### [Given information]
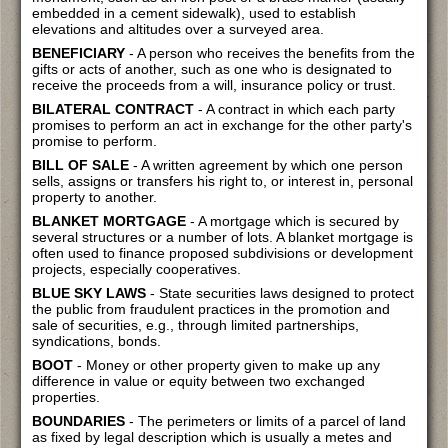
embedded in a cement sidewalk), used to establish
elevations and altitudes over a surveyed area.
BENEFICIARY
- A person who receives the benefits from the
gifts or acts of another, such as one who is designated to
receive the proceeds from a will, insurance policy or trust.
BILATERAL CONTRACT
- A contract in which each party
promises to perform an act in exchange for the other party's
promise to perform.
BILL OF SALE
- A written agreement by which one person
sells, assigns or transfers his right to, or interest in, personal
property to another.
BLANKET MORTGAGE
- A mortgage which is secured by
several structures or a number of lots. A blanket mortgage is
often used to finance proposed subdivisions or development
projects, especially cooperatives.
BLUE SKY LAWS
- State securities laws designed to protect
the public from fraudulent practices in the promotion and
sale of securities, e.g., through limited partnerships,
syndications, bonds.
BOOT
- Money or other property given to make up any
difference in value or equity between two exchanged
properties.
BOUNDARIES
- The perimeters or limits of a parcel of land
as fixed by legal description which is usually a metes and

### [Task requirements]
In the lines above, find the word "which" and copy each line that contains it.

### [Answer to this task]
- A contract in which each party
- A written agreement by which one person
- A mortgage which is secured by
as fixed by legal description which is usually a metes and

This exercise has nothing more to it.